В Хельсинки, после волнения, произведенного условиями договора, у людей наступила обычная реакция: радость от того, что жив, что можно забыть тревоги последних недель. Жить, как говорили мне мои финские друзья, чтобы работать; и почти все добавляли: и чтобы отомстить.
Я не смог побывать в Карелии, оккупированной советскими войсками, поскольку не был аккредитован в СССР. Поэтому решил отправиться в Ханко, прежде чем город будет фактически передан в руки победителей. Алексеев поехал вместе со мной.
Я знал Ханко еще со времени моего первого пребывания на Балтике и сохранил наилучшие воспоминания об этом очаровательном месте, которое посетил летом. Мы тогда вышли утром из Хельсинки, который еще назывался Гельсингфорсом, и весь день неспешно преодолевали 75 миль пути через архипелаг, проследовали мимо батареи на мысе Порккала, пересекли живописный Барёсунд. Стояло лето, длинные дни сменялись белыми ночами; ощущалась радость от мира, увенчавшего победу в войне.
Сегодня предстояло ехать по заснеженной дороге, во все еще сильный мороз, с тревогой в сердце. Надо было попасть в город в последний день свободы, за несколько часов до того, как в нем водворятся советские оккупанты.

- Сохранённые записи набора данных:
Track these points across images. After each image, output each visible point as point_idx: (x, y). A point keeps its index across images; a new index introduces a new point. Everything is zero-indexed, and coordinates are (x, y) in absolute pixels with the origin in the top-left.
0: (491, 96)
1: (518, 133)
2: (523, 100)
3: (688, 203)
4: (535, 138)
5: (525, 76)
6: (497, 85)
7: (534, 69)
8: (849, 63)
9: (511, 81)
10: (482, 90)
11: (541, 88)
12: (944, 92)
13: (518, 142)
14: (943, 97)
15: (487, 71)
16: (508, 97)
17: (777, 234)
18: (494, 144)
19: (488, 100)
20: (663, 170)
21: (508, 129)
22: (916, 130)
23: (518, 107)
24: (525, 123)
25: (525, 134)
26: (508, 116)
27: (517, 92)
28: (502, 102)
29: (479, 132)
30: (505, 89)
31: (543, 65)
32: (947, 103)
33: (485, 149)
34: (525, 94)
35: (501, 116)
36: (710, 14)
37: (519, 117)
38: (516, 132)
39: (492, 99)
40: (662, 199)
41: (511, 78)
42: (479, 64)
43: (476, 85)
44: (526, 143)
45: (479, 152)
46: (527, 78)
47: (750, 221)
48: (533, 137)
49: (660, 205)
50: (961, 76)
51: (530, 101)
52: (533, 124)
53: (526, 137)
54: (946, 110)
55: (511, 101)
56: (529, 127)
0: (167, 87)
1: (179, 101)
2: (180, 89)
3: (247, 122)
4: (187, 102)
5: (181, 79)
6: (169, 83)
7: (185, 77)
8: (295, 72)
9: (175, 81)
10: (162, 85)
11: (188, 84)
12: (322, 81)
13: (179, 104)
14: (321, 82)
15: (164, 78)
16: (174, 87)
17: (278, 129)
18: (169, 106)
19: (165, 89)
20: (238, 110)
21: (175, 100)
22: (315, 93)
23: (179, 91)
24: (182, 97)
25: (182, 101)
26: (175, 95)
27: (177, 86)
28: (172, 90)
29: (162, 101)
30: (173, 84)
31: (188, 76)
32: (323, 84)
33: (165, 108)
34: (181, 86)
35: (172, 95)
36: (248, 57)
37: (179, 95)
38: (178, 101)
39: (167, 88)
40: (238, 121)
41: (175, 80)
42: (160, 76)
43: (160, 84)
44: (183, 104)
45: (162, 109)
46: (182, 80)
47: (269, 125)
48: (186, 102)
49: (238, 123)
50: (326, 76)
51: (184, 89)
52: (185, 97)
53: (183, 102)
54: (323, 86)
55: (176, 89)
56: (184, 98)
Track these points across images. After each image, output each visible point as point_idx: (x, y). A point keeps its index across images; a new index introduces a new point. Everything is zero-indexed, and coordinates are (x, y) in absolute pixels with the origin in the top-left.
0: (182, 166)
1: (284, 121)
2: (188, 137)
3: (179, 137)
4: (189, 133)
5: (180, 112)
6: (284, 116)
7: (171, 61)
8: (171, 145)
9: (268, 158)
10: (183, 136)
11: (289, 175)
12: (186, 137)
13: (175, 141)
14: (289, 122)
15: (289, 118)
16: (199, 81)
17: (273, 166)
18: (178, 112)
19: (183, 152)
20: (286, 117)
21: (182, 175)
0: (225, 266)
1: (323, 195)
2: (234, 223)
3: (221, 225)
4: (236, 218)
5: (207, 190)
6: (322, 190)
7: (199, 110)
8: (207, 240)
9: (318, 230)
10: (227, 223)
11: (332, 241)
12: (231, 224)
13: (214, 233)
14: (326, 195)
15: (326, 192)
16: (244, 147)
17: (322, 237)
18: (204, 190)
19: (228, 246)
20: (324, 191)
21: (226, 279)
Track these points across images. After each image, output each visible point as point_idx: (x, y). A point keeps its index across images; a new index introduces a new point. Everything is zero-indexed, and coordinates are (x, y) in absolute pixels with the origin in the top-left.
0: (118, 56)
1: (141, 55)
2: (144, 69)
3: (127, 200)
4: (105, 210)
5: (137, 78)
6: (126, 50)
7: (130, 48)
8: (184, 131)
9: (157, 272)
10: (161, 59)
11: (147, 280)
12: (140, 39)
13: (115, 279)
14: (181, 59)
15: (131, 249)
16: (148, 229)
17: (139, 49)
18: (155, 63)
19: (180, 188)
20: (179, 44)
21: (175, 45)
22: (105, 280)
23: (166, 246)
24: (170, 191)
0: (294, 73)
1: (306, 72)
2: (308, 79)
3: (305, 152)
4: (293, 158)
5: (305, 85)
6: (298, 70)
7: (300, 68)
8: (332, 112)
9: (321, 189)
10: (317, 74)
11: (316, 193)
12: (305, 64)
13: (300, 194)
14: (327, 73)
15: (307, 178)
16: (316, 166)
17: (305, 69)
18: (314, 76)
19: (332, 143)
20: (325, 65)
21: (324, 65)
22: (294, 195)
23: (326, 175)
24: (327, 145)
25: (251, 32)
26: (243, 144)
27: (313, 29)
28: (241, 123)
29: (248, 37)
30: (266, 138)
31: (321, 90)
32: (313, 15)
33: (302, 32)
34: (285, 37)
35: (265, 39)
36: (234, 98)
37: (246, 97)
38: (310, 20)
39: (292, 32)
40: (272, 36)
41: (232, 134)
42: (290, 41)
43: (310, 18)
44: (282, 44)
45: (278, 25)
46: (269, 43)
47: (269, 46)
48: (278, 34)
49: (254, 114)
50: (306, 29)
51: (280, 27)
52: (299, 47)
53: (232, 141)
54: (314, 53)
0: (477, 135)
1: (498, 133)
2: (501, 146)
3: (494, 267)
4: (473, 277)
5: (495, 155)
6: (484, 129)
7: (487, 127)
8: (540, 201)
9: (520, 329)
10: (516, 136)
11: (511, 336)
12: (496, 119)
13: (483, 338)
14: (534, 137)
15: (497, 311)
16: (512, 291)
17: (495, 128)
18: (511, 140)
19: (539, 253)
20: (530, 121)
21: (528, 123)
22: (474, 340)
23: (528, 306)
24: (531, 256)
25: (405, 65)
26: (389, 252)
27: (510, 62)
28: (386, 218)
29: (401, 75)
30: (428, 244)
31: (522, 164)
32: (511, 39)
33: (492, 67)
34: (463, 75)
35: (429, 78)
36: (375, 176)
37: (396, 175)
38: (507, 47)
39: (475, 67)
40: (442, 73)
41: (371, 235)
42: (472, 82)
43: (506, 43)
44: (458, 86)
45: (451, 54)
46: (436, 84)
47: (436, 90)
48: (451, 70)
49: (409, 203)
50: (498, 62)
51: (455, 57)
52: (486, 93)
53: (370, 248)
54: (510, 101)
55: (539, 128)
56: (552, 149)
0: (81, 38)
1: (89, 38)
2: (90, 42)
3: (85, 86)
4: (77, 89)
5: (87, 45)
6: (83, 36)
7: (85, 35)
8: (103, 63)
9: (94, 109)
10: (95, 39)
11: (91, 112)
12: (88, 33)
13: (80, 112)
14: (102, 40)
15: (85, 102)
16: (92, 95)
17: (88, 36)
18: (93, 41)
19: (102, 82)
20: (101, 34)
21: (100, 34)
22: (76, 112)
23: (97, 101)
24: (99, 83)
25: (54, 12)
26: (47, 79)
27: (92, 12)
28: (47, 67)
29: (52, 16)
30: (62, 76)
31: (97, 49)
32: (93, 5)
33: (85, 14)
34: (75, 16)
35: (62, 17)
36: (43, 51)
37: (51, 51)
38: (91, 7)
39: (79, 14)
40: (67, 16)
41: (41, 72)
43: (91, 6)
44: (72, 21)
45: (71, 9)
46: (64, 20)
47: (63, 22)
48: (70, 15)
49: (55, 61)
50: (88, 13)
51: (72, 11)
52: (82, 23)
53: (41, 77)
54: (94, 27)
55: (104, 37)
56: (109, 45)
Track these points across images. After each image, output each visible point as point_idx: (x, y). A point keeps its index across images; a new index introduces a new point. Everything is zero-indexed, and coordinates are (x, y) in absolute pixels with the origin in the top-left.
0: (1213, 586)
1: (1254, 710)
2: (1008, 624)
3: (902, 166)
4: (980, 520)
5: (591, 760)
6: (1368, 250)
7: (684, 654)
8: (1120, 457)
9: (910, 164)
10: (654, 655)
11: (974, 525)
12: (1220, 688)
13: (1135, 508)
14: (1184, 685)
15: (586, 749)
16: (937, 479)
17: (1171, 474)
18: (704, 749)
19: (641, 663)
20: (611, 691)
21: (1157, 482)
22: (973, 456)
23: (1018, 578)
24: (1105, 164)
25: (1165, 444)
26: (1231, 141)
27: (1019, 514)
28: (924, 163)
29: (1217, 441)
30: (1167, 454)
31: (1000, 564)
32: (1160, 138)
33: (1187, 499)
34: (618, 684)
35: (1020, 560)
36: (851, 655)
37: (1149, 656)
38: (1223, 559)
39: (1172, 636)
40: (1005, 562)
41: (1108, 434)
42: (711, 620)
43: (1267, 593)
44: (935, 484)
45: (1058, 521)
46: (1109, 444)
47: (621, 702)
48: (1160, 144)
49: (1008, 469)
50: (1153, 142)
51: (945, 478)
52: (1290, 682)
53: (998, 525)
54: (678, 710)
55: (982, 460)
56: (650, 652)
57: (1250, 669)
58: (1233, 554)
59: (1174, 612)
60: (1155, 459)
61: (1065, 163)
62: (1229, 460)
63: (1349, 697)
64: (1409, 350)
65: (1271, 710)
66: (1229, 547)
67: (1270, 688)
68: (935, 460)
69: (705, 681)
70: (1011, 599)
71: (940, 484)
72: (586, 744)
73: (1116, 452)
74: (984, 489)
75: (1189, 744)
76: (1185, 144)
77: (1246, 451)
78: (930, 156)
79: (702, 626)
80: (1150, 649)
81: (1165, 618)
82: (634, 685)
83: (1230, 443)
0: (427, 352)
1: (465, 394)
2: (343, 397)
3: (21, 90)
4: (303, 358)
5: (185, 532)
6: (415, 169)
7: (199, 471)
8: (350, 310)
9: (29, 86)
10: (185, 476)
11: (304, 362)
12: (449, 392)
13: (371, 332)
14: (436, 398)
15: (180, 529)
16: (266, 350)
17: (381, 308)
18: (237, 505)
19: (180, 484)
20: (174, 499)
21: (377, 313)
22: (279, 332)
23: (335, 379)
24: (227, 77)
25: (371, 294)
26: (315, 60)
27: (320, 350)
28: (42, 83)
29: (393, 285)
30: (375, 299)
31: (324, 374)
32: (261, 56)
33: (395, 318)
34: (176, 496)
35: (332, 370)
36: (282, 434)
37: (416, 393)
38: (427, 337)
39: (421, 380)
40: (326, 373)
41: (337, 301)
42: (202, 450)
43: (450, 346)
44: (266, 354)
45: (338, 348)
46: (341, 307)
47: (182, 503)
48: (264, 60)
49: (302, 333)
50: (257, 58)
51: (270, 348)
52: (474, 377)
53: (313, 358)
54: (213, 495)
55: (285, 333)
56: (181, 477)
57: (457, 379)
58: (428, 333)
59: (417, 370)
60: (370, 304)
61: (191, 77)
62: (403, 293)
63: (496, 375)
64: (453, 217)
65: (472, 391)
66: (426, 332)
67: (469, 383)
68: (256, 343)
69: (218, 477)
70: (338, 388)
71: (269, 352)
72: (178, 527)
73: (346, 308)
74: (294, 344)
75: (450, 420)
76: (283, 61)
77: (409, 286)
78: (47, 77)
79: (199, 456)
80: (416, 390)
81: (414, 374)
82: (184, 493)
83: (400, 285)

- Задания:
1) Сколько миль составлял путь из Хельсинки через архипелаг, согласно отрывку о Ханко?
2) Пожалуйста, продолжите отрывок о Ханко после его последнего предложения.
Записи никак не связаны с отрывком о Ханко.

- Ответы:
1) 75 миль.

2)
Ханко! Порт для яхт будет упразднен, виллы и коттеджи на берегу потеряют свой смысл существования, город будет переименован. Ханго по-шведски или Ханко по-фински, очевидно, станет русским Гангутом. Гангут – место победы галер Петра Великого над шведским флотом, символ прорыва к незамерзающему морю, к Западу.
Ханго, Ханко или Гангут: вот мы и приехали.
Там были только руины, неотличимые от руин Турку или Хельсинки: разрушенные, выпотрошенные дома, несколько кусков стен вокруг печи. Там и тут на разгромленной улице дома, выглядящие совершенно не пострадавшими, но с выбитыми стеклами, с фасадами, испещренными шрамами от осколков и следами пожара.
Прежде чем осмотреть город, мы решили быстро перекусить и укрылись за куском стены, возле навсегда потухшей печи – в весьма ненадежном убежище от пронизывавшего насквозь ледяного ветра. Несмотря на солнце, мороз не ослабевал: было минус 40. В таких условиях пикник превратился в пытку. Невозможно было открыть банку консервов, не сняв перчатку, а это простое движение вызывало крик боли. И я подумал о бойцах, которые терпели этот холод месяцами… Мы завершили это подобие приема пищи и отправились в поход по городу.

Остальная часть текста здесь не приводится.